Zu zweit starkDie Rechte von Alleinerziehenden 

Alleine ein Kind gross zu ziehen, ist eine Herausforderung. Gleichzeitig muss man sich noch mit Finanzen durchschlagen. Das Wichtigste zu Vaterschaftsanerkennung, Unterhalt, Mutterschaftsentschädigung und Sorgerecht für Alleinerziehende.

Die Rechte von Alleinerziehenden 

Vaterschaftsanerkennung und Unterhalt

Sollte der Vater die Vaterschaft vor der Geburt nicht anerkennen, dann helfen nach der Geburt die Elternberatungsstelle und das Jugendsekretariat weiter. Ein bis zwei Monate nach der Geburt des Kindes wird die Mutter beim Jugendsekretariat eingeladen: das Einkommen des Vaters wird festgestellt für die Zahlung von Alimenten und eine Sorgerechts-Regelung wird festgelegt.

Falls der Vater nicht zu diesem Termin beim Jugendsekretariat mit geht, sollte die Mutter alleine hingehen. Der Vater bekommt dann eine extra Einladung. Neu ist seit 2017, dass die aufzuwendenden Kinderbetreuungskosten des betreuenden Elternteils bei der Bemessung des Unterhalts mit berücksichtigt werden – auch bei Unverheirateten Eltern.

Was für Rechte Alleinerziehende haben.
Es ist durchaus machbar! Mutter zieht ihr Kind alleine gross. (Bild: Wavebreakmedia/iStock, Thinkstock)

Alleinerziehend in der Schweiz und gemeinsames Sorgerecht

Für nicht verheiratete Paare gilt seit 2014, dass sie ein gemeinsames Sorgerecht mittels Erklärung beantragen können. Ohne Erklärung fällt hingegen der Mutter das alleinige elterliche Sorgerecht zu. Der Vater hat in solch einem Fall allerdings ein Recht auf angemessenen Kontakt zu seinem Kind, sofern dies dem Wohle des Kindes nicht zuwiderläuft.

Beistandschaft und Unterhaltszahlungen für Alleinerziehende in der Schweiz

Unter einer Beistandschaft wird eine rechtmässige Vertretung des Kindes verstanden, welche aber aufgabenmässig und zeitlich beschränkt ist.
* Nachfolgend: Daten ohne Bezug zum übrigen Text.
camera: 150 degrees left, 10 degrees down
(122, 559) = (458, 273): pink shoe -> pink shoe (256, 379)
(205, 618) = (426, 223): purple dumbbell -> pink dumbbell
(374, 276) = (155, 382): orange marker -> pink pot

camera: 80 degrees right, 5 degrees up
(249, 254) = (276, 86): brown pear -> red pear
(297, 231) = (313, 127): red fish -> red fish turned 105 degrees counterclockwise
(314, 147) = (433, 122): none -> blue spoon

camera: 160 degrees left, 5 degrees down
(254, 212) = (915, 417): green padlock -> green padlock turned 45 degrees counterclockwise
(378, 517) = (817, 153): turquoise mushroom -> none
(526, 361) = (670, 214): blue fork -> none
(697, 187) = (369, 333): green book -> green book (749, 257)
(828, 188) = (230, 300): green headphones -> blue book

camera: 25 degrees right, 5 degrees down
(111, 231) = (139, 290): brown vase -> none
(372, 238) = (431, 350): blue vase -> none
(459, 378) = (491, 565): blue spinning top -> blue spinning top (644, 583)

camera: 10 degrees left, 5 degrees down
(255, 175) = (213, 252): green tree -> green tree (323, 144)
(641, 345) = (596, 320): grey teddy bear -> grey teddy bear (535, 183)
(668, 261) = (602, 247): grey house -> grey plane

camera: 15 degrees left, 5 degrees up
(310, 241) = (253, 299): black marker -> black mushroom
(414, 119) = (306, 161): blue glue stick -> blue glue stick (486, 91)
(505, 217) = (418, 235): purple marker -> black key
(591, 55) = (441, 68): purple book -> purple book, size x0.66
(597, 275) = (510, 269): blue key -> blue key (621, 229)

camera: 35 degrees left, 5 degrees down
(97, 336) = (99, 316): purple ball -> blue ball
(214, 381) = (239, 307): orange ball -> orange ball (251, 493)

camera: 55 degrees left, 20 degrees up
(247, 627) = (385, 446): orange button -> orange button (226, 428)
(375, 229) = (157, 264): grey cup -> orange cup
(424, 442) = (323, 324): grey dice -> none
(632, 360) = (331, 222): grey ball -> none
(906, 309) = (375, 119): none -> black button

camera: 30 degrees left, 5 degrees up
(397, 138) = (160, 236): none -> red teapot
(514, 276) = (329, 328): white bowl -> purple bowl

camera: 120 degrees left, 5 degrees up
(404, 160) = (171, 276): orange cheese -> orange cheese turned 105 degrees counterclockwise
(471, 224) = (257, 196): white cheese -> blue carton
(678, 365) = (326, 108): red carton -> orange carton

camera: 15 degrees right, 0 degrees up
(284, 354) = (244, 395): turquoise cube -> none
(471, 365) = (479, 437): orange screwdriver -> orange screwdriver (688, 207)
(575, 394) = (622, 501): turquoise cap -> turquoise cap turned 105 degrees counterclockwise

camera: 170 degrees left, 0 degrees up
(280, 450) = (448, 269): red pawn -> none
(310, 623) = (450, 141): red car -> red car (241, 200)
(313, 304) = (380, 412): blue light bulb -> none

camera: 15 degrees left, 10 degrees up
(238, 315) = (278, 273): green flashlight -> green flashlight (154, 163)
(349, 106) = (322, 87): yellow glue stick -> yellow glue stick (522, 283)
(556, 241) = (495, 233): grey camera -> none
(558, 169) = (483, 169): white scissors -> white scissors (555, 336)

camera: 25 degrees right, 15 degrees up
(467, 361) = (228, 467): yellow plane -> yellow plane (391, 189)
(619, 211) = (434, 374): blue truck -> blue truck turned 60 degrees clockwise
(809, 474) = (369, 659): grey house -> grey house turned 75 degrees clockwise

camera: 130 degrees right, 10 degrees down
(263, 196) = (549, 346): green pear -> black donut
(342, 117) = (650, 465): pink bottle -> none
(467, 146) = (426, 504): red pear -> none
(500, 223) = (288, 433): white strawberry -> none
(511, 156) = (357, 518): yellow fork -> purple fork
Eine solche Beistandschaft wird von der Vormundschaftsbehörde extra angeordnet, wenn sich die Eltern zum Beispiel beim Unterhalt nicht einig sind oder die Vaterschaft nicht anerkannt wird. Die Beistandschaft kann sowohl von der Mutter als auch vom Vater beantragt werden. 

Weitere Informationen

Auf der Website «Vaterrechte Schweiz» können überschlagsmässig die Unterhaltszahlungen berechnet werden.

Auch wenn die Zahlungen des Alimente-Zahlers nicht einlangen, wird die Vormundschaftsbehörde oder eine andere Behörde im Kanton eingebunden, welche hilft die Zahlungen für die Mutter einzutreiben.

Finanzielles – Mutterschaftsentschädigung

Für die Mutter selbst gilt: Wenn sie vor der Geburt des Kindes mindestens 9 Monate nach AHV-Gesetz versichert war, und während mindestens 5 Monaten in der Schweiz gearbeitet hat, dann erhält die Mutter 14 Wochen lang 80 Prozent ihres durchschnittlichen Einkommens. Man nennt diese Zahlungen Mutterschaftsentschädigung. Dazu ist es notwendig, dass der Arbeitgeber den Geburtsschein des Kindes erhält. Der Arbeitgeber wird dann die Formalitäten für die Mutter erledigen.

Für Alleinerziehende mit niedrigem Einkommen gibt es zudem Beiträge an die Krankenkassenprämien. Auch Kleinkinder-Betreuungsbeiträge sind möglich. Diese sind aber je nach Kanton unterschiedlich geregelt.

Das Wichtigste in Kürze

  • Alleinerziehende Mütter haben es schwer. Aber sie haben auch Rechte.
  • Anzuraten ist, eine Vaterschaftsanerkennung schon vor der Geburt zu veranlassen.
  • Das Jugendsekretariat regelt Alimente und das Sorgerecht.
  • Ohne gemeinsame Erklärung der Eltern erhält die Mutter bei unverheirateten Paaren das Sorgerecht.